By repeatedly using a standard—either in its regulatory sense or in its ordinary sense—that is decidedly at odds with the actual governing standard, Plaintiffs’ experts’ analysis and conclusions rest upon repeated and erroneous evaluations of Defendants’ billing practices. By evaluating the instances of care under the ‘significant improvement’ standard, the experts analyze ‘the wrong problem and therefore do not assist the trier of fact to determine a fact in issue in this case.’ See Winn-Dixie Stores, Inc. v.
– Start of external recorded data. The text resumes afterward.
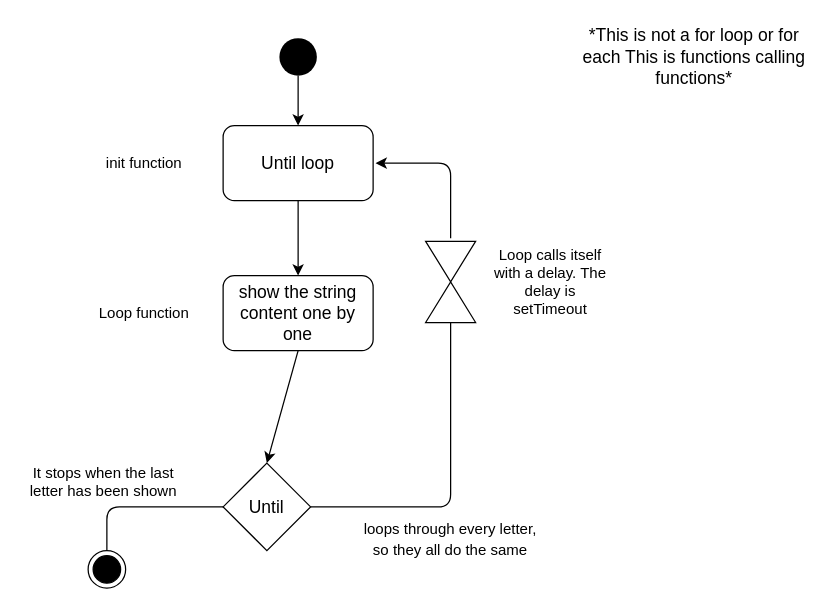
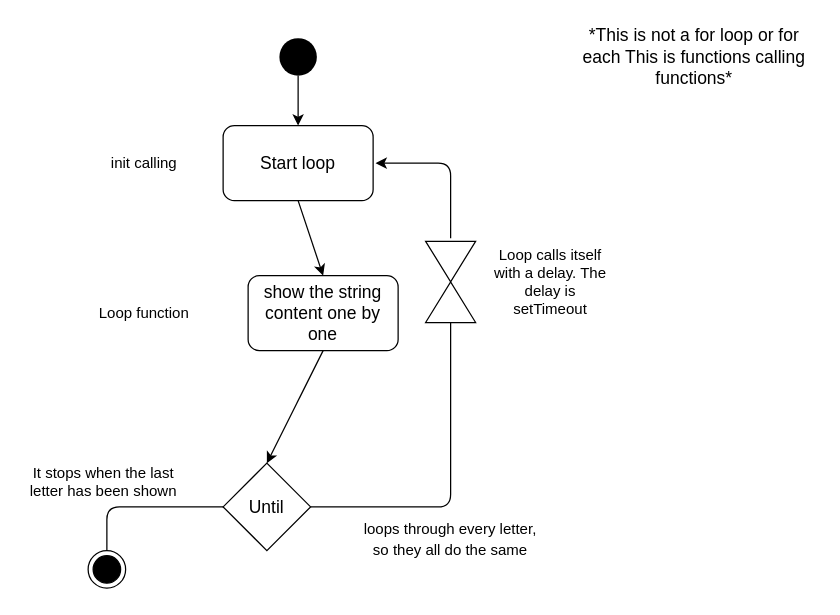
  <mxCell id="0" />
  <mxCell id="1" parent="0" />
  <mxCell id="2" value="" style="ellipse;fillColor=#000000;strokeColor=none;" vertex="1" parent="1"><mxGeometry x="223" y="30" width="30" height="30" as="geometry" /></mxCell>
- <mxCell id="3" value="&lt;font style=&quot;font-size: 14px&quot;&gt;Until loop&lt;/font&gt;" style="rounded=1;whiteSpace=wrap;html=1;" vertex="1" parent="1"><mxGeometry x="178" y="100" width="120" height="60" as="geometry" /></mxCell>
+ <mxCell id="3" value="&lt;font style=&quot;font-size: 14px&quot;&gt;Start loop&lt;/font&gt;" style="rounded=1;whiteSpace=wrap;html=1;" vertex="1" parent="1"><mxGeometry x="178" y="100" width="120" height="60" as="geometry" /></mxCell>
  <mxCell id="4" value="" style="endArrow=classic;html=1;exitX=0.5;exitY=1;exitDx=0;exitDy=0;entryX=0.5;entryY=0;entryDx=0;entryDy=0;" edge="1" parent="1" source="2" target="3"><mxGeometry width="50" height="50" relative="1" as="geometry"><mxPoint x="298" y="80" as="sourcePoint" /><mxPoint x="348" y="30" as="targetPoint" /></mxGeometry></mxCell>
- <mxCell id="5" value="init function" style="text;html=1;strokeColor=none;fillColor=none;align=center;verticalAlign=middle;whiteSpace=wrap;rounded=0;" vertex="1" parent="1"><mxGeometry x="70" y="115" width="90" height="30" as="geometry" /></mxCell>
+ <mxCell id="5" value="init calling" style="text;html=1;strokeColor=none;fillColor=none;align=center;verticalAlign=middle;whiteSpace=wrap;rounded=0;" vertex="1" parent="1"><mxGeometry x="70" y="115" width="90" height="30" as="geometry" /></mxCell>
  <mxCell id="6" value="" style="endArrow=classic;html=1;fontSize=14;exitX=0.5;exitY=1;exitDx=0;exitDy=0;entryX=0.5;entryY=0;entryDx=0;entryDy=0;" edge="1" parent="1" source="3" target="18"><mxGeometry width="50" height="50" relative="1" as="geometry"><mxPoint x="390" y="420" as="sourcePoint" /><mxPoint x="238" y="200" as="targetPoint" /></mxGeometry></mxCell>
  <mxCell id="7" value="Until" style="rhombus;whiteSpace=wrap;html=1;fontSize=14;" vertex="1" parent="1"><mxGeometry x="178" y="370" width="70" height="70" as="geometry" /></mxCell>
  <mxCell id="8" value="" style="shape=collate;whiteSpace=wrap;html=1;fontSize=14;" vertex="1" parent="1"><mxGeometry x="340" y="192.5" width="40" height="65" as="geometry" /></mxCell>
  <mxCell id="9" value="" style="endArrow=none;html=1;fontSize=14;exitX=1;exitY=0.5;exitDx=0;exitDy=0;entryX=0.5;entryY=1;entryDx=0;entryDy=0;" edge="1" parent="1" source="7" target="8"><mxGeometry width="50" height="50" relative="1" as="geometry"><mxPoint x="330" y="340" as="sourcePoint" /><mxPoint x="380" y="290" as="targetPoint" /><Array as="points"><mxPoint x="360" y="405" /></Array></mxGeometry></mxCell>
  <mxCell id="10" value="" style="endArrow=classic;html=1;fontSize=14;" edge="1" parent="1"><mxGeometry width="50" height="50" relative="1" as="geometry"><mxPoint x="360" y="190" as="sourcePoint" /><mxPoint x="300" y="130" as="targetPoint" /><Array as="points"><mxPoint x="360" y="130" /></Array></mxGeometry></mxCell>
  <mxCell id="11" value="" style="ellipse;html=1;shape=endState;fillColor=#000000;strokeColor=#000000;fontSize=14;" vertex="1" parent="1"><mxGeometry x="70" y="440" width="30" height="30" as="geometry" /></mxCell>
  <mxCell id="12" value="" style="endArrow=none;html=1;fontSize=14;entryX=0;entryY=0.5;entryDx=0;entryDy=0;exitX=0.5;exitY=0;exitDx=0;exitDy=0;" edge="1" parent="1" source="11" target="7"><mxGeometry width="50" height="50" relative="1" as="geometry"><mxPoint x="90" y="430" as="sourcePoint" /><mxPoint x="140" y="380" as="targetPoint" /><Array as="points"><mxPoint x="85" y="405" /></Array></mxGeometry></mxCell>
  <mxCell id="13" value="&lt;font style=&quot;font-size: 12px&quot;&gt;loops through every letter, so they all do the same&lt;/font&gt;" style="text;html=1;strokeColor=none;fillColor=none;align=center;verticalAlign=middle;whiteSpace=wrap;rounded=0;fontSize=14;" vertex="1" parent="1"><mxGeometry x="285" y="410" width="150" height="40" as="geometry" /></mxCell>
  <mxCell id="14" value="It stops when the last letter has been shown" style="text;html=1;strokeColor=none;fillColor=none;align=center;verticalAlign=middle;whiteSpace=wrap;rounded=0;fontSize=12;" vertex="1" parent="1"><mxGeometry x="20" y="370" width="125" height="30" as="geometry" /></mxCell>
  <mxCell id="15" value="Loop calls itself with a delay. The delay is setTimeout" style="text;html=1;strokeColor=none;fillColor=none;align=center;verticalAlign=middle;whiteSpace=wrap;rounded=0;fontSize=12;" vertex="1" parent="1"><mxGeometry x="390" y="190" width="100" height="70" as="geometry" /></mxCell>
  <mxCell id="16" value="&lt;font style=&quot;font-size: 14px&quot;&gt;*This is not a for loop or for each This is functions calling functions*&lt;/font&gt;" style="text;html=1;strokeColor=none;fillColor=none;align=center;verticalAlign=middle;whiteSpace=wrap;rounded=0;fontSize=12;" vertex="1" parent="1"><mxGeometry x="460" y="20" width="190" height="50" as="geometry" /></mxCell>
  <mxCell id="17" value="Loop function" style="text;html=1;strokeColor=none;fillColor=none;align=center;verticalAlign=middle;whiteSpace=wrap;rounded=0;" vertex="1" parent="1"><mxGeometry x="70" y="235" width="90" height="30" as="geometry" /></mxCell>
- <mxCell id="18" value="&lt;font style=&quot;font-size: 14px&quot;&gt;show the string content one by one&lt;/font&gt;" style="rounded=1;whiteSpace=wrap;html=1;" vertex="1" parent="1"><mxGeometry x="178" y="220" width="120" height="60" as="geometry" /></mxCell>
+ <mxCell id="18" value="&lt;font style=&quot;font-size: 14px&quot;&gt;show the string content one by one&lt;/font&gt;" style="rounded=1;whiteSpace=wrap;html=1;" vertex="1" parent="1"><mxGeometry x="198" y="220" width="120" height="60" as="geometry" /></mxCell>
  <mxCell id="19" value="" style="endArrow=classic;html=1;fontSize=14;exitX=0.5;exitY=1;exitDx=0;exitDy=0;entryX=0.5;entryY=0;entryDx=0;entryDy=0;" edge="1" parent="1" source="18" target="7"><mxGeometry width="50" height="50" relative="1" as="geometry"><mxPoint x="260" y="280" as="sourcePoint" /><mxPoint x="310" y="230" as="targetPoint" /></mxGeometry></mxCell>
Dolgencorp, LLC, 746 F.3d 1008, 1028 (11th Cir. 2014). 

(Id. at 21.) The district court, therefore, excluded the expert testimony because it relied on a “significant improvement” standard rather than the applicable “material improvement” standard. (Id. at 23.) 

Grant of Summary Judgment 

The district court noted that in the absence of the excluded expert testimony, “there is no evidence in the record that a specific claim presented to the Government by Defendants was false-objectively or otherwise.” (Id. at 29.) The court noted that specific examples of alleged practices could not be tied to any residents for whom therapy services were billed to Medicare. (Id. at 29-30.) Thus, the government could not prove “falsity.” (Id. at 30.) The district court further concluded that the government’s evidence did not establish the requisite “knowledge” that false claims were being presented to the government. The district court concluded that Defendants’ implementation of “prudent business practices” was not a basis upon which to conclude knowledge of the presentation of false claims. (Id. at 31-33.) With respect to the government’s remaining claims of unjust enrichment and payment by mistake, the district court held that these claims were “purely derivative of the FCA claims,” and that “[b]ecause summary judgment was granted as to the FCA claims, summary judgment is due for these claims as well.” (Id. at 33-34.) 

Conclusion 

This decision is a valuable reminder to ensure that experts apply the appropriate standard when forming and articulating their opinions. Application of the wrong standard can result in an opinion that does not address the issues in the case, that is unhelpful and potentially misleading, and that may result in exclusion of the opinions from the case.